■ **SUPPLIED DATA**
━━━━━━━━━━━━━━━━━━━━

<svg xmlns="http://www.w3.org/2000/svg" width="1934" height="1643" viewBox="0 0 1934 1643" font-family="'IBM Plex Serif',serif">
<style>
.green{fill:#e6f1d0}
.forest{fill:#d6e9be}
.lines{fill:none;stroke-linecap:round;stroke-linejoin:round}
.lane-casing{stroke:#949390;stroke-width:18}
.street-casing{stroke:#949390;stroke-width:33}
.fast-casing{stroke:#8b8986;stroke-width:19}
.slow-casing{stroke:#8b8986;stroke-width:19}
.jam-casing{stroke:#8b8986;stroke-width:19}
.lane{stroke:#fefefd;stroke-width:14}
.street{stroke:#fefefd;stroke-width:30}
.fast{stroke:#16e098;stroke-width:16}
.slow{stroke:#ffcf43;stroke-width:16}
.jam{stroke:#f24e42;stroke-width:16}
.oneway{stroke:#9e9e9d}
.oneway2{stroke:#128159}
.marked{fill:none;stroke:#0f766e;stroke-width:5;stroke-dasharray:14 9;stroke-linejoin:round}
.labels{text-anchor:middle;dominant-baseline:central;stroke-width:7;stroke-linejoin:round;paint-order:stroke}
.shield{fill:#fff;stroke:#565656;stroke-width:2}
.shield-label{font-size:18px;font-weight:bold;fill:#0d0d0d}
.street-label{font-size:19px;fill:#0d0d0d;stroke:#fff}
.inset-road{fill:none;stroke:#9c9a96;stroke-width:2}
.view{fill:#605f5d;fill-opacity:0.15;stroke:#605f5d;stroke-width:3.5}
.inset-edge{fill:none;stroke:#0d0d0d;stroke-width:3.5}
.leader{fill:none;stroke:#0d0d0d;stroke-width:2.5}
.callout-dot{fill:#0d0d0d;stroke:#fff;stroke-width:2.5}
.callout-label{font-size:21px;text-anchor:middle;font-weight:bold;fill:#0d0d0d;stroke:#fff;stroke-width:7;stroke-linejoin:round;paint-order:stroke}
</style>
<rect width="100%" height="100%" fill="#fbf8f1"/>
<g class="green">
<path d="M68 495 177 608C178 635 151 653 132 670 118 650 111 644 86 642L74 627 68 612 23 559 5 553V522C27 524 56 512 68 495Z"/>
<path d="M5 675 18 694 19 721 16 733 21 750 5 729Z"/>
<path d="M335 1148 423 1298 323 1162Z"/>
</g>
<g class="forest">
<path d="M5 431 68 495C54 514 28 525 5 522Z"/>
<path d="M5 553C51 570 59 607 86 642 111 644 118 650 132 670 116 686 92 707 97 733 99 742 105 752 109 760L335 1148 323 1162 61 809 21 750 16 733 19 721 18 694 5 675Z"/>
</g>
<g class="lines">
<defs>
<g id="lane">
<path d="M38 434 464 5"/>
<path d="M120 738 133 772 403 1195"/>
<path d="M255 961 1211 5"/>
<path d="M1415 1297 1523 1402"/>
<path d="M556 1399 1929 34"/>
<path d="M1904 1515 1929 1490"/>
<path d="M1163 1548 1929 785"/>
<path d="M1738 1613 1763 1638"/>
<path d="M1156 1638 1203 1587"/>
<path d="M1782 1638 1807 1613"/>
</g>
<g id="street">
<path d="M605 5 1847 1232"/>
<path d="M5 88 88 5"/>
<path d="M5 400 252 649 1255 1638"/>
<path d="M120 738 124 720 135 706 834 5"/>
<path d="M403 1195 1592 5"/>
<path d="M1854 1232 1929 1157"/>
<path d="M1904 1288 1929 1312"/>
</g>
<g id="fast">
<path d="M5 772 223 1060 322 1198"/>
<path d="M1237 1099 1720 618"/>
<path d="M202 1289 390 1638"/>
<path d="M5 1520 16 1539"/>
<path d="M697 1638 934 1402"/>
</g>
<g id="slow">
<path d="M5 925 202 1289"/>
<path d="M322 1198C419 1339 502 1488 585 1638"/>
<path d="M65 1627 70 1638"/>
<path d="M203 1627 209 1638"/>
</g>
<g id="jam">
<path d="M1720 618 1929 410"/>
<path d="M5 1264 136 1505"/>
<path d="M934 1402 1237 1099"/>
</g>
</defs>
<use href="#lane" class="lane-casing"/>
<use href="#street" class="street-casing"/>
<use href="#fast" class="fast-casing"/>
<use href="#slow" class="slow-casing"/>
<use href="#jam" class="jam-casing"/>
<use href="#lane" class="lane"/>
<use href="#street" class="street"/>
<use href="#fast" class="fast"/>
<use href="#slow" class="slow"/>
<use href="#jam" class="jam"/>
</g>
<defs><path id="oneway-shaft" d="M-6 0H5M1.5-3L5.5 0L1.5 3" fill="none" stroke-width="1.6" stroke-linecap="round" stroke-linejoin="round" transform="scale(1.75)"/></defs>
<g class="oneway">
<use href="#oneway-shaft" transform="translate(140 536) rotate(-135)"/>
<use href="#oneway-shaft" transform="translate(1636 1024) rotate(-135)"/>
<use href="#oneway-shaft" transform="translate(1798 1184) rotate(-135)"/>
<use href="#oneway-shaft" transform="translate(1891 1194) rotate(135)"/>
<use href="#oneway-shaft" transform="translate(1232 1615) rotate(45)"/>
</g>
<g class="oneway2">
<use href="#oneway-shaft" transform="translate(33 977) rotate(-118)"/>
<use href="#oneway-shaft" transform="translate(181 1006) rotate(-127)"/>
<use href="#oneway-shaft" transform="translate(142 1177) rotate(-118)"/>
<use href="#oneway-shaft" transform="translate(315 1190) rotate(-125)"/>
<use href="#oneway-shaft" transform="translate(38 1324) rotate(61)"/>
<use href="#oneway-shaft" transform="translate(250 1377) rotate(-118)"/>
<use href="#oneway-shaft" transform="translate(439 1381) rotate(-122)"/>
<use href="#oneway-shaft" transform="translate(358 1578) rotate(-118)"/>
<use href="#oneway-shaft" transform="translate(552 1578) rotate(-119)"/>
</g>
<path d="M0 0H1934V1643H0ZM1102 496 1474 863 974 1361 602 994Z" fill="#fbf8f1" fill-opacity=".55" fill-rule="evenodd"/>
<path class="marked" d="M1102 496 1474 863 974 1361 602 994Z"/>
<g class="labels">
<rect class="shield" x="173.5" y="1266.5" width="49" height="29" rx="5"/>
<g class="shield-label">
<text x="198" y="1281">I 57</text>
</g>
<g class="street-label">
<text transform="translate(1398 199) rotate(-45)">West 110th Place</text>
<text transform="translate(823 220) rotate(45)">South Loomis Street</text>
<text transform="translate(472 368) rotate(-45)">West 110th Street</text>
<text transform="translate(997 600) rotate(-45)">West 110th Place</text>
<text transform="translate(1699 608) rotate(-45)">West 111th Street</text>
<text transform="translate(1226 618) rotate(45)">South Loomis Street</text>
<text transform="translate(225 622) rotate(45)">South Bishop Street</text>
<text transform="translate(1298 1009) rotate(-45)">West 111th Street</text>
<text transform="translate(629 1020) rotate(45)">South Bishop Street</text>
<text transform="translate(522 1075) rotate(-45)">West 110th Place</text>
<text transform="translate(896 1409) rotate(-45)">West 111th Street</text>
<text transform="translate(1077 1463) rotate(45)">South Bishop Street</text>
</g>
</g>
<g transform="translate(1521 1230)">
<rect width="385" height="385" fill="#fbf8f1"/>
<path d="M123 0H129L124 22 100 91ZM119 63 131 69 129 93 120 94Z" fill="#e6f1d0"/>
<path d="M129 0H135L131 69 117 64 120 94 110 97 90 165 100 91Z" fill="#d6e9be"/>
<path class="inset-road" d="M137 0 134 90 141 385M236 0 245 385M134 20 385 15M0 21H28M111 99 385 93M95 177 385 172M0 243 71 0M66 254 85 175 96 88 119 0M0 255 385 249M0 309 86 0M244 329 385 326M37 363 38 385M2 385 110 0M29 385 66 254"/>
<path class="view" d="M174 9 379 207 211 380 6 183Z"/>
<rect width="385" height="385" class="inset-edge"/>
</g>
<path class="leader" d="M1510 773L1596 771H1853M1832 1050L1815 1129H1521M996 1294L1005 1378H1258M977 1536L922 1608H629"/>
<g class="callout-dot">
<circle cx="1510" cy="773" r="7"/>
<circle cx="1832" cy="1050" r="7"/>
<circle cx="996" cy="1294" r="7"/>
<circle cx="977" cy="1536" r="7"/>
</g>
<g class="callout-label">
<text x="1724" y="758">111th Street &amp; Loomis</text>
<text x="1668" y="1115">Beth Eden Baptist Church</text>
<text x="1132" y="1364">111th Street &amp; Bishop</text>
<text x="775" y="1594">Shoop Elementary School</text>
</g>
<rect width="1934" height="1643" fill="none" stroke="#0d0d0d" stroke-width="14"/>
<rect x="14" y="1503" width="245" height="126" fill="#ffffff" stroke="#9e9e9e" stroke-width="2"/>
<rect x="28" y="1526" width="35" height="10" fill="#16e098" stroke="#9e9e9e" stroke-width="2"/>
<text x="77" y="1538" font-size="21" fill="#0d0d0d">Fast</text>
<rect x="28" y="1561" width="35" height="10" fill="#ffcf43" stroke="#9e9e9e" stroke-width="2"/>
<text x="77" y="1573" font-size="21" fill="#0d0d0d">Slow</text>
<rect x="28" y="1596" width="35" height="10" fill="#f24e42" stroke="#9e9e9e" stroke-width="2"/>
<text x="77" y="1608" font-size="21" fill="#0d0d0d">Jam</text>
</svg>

━━━━━━━━━━━━━━━━━━━━

Copy out all lines of the listing above that include "casing".

■ **RESPONSE BOX**
.lane-casing{stroke:#949390;stroke-width:18}
.street-casing{stroke:#949390;stroke-width:33}
.fast-casing{stroke:#8b8986;stroke-width:19}
.slow-casing{stroke:#8b8986;stroke-width:19}
.jam-casing{stroke:#8b8986;stroke-width:19}
<use href="#lane" class="lane-casing"/>
<use href="#street" class="street-casing"/>
<use href="#fast" class="fast-casing"/>
<use href="#slow" class="slow-casing"/>
<use href="#jam" class="jam-casing"/>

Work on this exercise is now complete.